Rewrite the lines of the entries below as a Markdown table with the columns "No." and "Line," one numbered row per line. Skip blank lines and omit the pictures.
DATA FOR PROCESSING section start
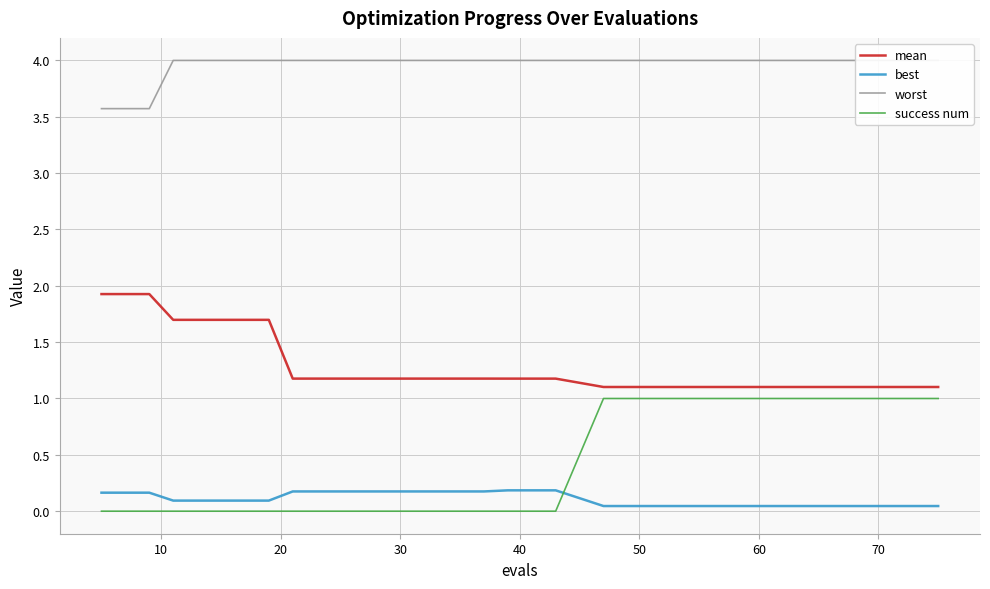

Reading left to right, transcribe all the data shown in this chart.

mean: 1.9	1.9	1.7	1.7	1.7	1.2	1.2	1.2	1.2	1.2	1.2	1.2	1.1	1.1	1.1	1.1	1.1	1.1	1.1	1.1
best: 0.2	0.2	0.1	0.1	0.1	0.2	0.2	0.2	0.2	0.2	0.2	0.2	0.0	0.0	0.0	0.0	0.0	0.0	0.0	0.0
worst: 3.6	3.6	4.0	4.0	4.0	4.0	4.0	4.0	4.0	4.0	4.0	4.0	4.0	4.0	4.0	4.0	4.0	4.0	4.0	4.0
success num: 0.0	0.0	0.0	0.0	0.0	0.0	0.0	0.0	0.0	0.0	0.0	0.0	1.0	1.0	1.0	1.0	1.0	1.0	1.0	1.0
DATA FOR PROCESSING section end
EXPECTED ANSWER
| No. | Line |
|---|---|
| 1 | Reading left to right, transcribe all the data shown in this chart. |
| 2 | mean: 1.9	1.9	1.7	1.7	1.7	1.2	1.2	1.2	1.2	1.2	1.2	1.2	1.1	1.1	1.1	1.1	1.1	1.1	1.1	1.1 |
| 3 | best: 0.2	0.2	0.1	0.1	0.1	0.2	0.2	0.2	0.2	0.2	0.2	0.2	0.0	0.0	0.0	0.0	0.0	0.0	0.0	0.0 |
| 4 | worst: 3.6	3.6	4.0	4.0	4.0	4.0	4.0	4.0	4.0	4.0	4.0	4.0	4.0	4.0	4.0	4.0	4.0	4.0	4.0	4.0 |
| 5 | success num: 0.0	0.0	0.0	0.0	0.0	0.0	0.0	0.0	0.0	0.0	0.0	0.0	1.0	1.0	1.0	1.0	1.0	1.0	1.0	1.0 |